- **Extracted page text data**
'''

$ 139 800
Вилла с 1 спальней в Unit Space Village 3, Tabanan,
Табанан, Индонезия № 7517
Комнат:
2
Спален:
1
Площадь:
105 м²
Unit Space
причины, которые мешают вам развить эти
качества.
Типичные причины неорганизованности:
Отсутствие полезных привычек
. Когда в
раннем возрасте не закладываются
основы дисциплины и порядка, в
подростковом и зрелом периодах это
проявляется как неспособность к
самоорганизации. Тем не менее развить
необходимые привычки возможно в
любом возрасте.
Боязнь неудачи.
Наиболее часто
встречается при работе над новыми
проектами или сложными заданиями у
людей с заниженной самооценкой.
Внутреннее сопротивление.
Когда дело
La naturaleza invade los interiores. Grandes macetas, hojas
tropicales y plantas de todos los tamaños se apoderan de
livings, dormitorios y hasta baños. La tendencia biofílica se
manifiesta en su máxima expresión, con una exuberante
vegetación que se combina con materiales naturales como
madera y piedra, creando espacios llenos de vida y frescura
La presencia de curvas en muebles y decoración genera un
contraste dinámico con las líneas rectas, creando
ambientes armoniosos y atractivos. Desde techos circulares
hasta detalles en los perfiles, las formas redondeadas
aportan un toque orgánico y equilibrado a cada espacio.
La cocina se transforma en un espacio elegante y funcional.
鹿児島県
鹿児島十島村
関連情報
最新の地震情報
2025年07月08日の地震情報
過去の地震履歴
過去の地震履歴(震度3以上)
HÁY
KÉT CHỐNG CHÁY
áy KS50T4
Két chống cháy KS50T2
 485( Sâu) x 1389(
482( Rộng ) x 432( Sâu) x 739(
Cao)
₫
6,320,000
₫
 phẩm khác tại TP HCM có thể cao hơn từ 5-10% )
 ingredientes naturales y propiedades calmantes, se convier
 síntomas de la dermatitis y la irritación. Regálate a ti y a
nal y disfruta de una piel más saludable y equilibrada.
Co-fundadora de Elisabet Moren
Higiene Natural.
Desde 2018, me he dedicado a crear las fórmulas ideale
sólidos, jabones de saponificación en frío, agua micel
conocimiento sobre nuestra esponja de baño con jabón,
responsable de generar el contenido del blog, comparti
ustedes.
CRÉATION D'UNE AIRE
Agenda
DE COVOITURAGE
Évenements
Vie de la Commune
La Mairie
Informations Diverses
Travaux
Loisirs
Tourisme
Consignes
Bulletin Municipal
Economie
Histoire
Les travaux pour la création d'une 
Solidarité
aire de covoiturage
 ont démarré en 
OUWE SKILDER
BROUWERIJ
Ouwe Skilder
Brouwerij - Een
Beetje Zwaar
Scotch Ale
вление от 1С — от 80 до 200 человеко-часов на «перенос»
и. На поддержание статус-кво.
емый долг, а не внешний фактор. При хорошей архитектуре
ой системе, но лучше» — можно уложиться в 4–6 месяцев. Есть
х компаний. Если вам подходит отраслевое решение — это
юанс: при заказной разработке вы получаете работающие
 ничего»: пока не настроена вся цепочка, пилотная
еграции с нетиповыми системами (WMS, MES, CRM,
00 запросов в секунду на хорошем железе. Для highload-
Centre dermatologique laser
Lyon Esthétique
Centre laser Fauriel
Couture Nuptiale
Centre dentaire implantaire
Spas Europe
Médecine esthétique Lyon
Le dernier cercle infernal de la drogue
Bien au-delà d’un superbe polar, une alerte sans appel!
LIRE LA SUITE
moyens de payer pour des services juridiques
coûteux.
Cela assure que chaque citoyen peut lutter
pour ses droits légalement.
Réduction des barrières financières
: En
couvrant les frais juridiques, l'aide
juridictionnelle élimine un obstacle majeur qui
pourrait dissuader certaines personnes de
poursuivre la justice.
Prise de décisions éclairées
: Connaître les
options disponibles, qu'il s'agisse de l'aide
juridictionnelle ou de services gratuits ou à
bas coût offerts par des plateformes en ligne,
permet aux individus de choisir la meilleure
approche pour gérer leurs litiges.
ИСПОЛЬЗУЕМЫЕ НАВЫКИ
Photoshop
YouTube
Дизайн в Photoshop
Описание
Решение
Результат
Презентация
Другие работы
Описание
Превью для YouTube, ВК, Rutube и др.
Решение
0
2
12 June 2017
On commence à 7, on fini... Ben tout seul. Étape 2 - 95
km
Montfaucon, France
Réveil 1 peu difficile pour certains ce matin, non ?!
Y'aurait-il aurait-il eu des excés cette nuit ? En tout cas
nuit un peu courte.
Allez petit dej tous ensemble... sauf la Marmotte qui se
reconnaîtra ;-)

'''

- **INSTRUCTION**
Copy out each line of the records where the string "причины" appears.

- **FINISHED EXERCISE**
причины, которые мешают вам развить эти
Типичные причины неорганизованности:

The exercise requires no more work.